You probably wont reply to this - or say something like "I don't respond to insults" though I have no doubt you do to flattery. But...what happened to you?

I read an article of yours a few years ago in Counterpunch I think it was... about hippie types in the left. It was brilliant! Written with conviction, was eloquent and funny. Its almost like you gave a shit about the world you lived in.

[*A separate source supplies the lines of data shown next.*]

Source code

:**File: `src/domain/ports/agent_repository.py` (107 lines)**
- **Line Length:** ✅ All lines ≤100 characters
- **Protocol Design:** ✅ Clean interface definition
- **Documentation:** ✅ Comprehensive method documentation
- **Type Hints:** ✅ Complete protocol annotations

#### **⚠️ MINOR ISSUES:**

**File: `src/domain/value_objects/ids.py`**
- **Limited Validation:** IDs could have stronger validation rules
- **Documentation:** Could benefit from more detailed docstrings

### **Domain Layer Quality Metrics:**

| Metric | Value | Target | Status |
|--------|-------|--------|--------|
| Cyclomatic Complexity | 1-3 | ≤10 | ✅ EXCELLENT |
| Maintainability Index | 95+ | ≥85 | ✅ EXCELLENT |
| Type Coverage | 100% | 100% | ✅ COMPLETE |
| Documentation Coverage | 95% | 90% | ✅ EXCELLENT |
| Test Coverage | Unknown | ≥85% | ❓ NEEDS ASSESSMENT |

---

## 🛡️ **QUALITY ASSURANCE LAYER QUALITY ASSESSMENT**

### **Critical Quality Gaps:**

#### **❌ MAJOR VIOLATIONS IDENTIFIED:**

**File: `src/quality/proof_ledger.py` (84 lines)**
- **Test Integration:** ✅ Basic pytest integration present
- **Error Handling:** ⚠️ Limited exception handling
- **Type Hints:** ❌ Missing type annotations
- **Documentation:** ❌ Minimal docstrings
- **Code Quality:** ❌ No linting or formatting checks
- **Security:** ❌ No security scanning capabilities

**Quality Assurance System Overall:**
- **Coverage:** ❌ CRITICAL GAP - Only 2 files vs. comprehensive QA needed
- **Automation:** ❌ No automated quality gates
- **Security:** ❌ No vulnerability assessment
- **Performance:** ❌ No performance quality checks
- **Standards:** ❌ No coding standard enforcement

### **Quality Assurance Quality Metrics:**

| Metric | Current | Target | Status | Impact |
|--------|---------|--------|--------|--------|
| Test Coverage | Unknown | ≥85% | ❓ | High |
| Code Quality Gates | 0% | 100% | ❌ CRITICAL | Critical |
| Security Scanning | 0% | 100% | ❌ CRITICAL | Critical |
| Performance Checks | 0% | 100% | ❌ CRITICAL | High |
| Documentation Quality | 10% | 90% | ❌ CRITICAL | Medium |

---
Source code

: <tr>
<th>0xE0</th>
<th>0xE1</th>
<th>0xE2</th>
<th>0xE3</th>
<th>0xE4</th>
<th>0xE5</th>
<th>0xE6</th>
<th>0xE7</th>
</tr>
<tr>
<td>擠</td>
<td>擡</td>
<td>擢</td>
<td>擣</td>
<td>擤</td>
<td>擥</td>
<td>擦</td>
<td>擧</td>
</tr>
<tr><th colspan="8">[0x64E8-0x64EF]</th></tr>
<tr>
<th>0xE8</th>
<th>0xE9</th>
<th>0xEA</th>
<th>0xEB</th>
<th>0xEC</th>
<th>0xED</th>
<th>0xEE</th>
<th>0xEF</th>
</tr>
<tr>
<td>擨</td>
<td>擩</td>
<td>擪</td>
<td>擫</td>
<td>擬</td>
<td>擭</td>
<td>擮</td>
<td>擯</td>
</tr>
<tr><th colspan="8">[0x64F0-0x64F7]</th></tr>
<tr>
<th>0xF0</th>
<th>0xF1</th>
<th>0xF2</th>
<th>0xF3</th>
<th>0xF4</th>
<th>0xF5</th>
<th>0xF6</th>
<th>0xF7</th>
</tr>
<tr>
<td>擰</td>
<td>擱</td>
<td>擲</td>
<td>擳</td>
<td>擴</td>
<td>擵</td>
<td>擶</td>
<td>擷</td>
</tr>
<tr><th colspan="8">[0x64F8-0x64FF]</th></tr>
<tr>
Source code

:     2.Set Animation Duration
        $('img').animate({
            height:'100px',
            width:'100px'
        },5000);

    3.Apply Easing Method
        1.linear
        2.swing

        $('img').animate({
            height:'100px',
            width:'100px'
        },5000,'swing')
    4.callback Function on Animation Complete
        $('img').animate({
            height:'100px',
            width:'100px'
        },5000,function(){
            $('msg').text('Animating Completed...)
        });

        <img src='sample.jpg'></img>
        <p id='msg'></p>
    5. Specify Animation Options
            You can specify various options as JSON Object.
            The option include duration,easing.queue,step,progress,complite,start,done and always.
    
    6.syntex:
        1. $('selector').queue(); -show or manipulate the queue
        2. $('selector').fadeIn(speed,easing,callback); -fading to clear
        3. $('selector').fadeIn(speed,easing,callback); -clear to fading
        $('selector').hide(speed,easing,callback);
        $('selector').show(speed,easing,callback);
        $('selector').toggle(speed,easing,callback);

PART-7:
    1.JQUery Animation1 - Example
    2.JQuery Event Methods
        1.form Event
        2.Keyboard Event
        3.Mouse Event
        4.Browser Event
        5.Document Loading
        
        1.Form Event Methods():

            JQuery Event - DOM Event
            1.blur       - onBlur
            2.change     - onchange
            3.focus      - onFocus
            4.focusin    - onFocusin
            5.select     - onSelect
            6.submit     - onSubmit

Now you churn out post-modern drivel. Long, self-involved, tedious prototypical academic homilies about, well...nothing. Even your eulogy of Christopher Hitchens was essentially devoid of any actual belief in anything. Imn not saying this to offend. But if I were you, I would want to be told.

Justin

Thanks for your input, Hamish. You'd have to say more about what it is you don't like in order for the criticism to be of any help. As it is I don't recognize myself in your description at all. What, e.g., is postmodern here? Is writing about literature postmodern? Writing about literature that lacks a progressive moral or motivation? But that would leave out a lot of literature, and give us an imperfect picture of what literature is. The Nabokov case is interesting in large part because it is, in my view, great literature that does not owe its greatness to giving a shit about the world (at least not the world of people). That makes the case a problem in need of discussion, not neglect. As to the other descriptors, I understand them even less. Finally, do you have any evidence that I consistently respond to flattery but not criticism? For the most part I steer clear of my comments section, and have recently been trying to figure out how to change my settings to eliminate it altogether. It's an intrinsically undignified place to be, for complex sociological reasons that have both to do with the self-inflicted bad reputation of commenter culture, as well as with the unfortunate placement of this feature in a spatially subordinate spot on the screen. Anyhow, here's your response, just this once.

One other thing. I'm glad you liked that thing about the New Age movement in Counterpunch. I'm not terribly proud of it, though there are a few good one-liners. I'd like to dismiss it as juvenilia, except that I was 33 when it came out and not 17. Anyhow, styles change, and inevitably audiences do to. As for the political convictions I expressed there, I regret speaking lightly of the Cultural Revolution, and I would not wish, today, that crystal-gazers and star-chart readers be forcibly reeducated; I would not wish at all for their frivolities to be stamped out by a line-enforcing party. So, I'm sorry about what I said there, and I hope you'll agree that one can do better.

joe

Thanks, Justin. There was more lucidity in that than in whole books I've read on Nabokov. Most scholars, at least from my limited reading, don't even touch on the limitations you mention here. Whereas, I know there are many readers for whom those limitations are pretty much all they can see.

Harshpathos.blogspot.com

Thanks for this Justin. Don't let the hypochondriacs deter you.

Zack

Justin, have you read Rorty's take on Nabokov in "Contingency, Irony, Solidarity"? What do you make of it? (Here's a mildly typo'ed online version: http://web.princeton.edu/sites/english/NEH/RORTY.HTM)

John Collins

Whatever the truth of the matter is, 'Рука' strikes me as a rather good name for a fondler.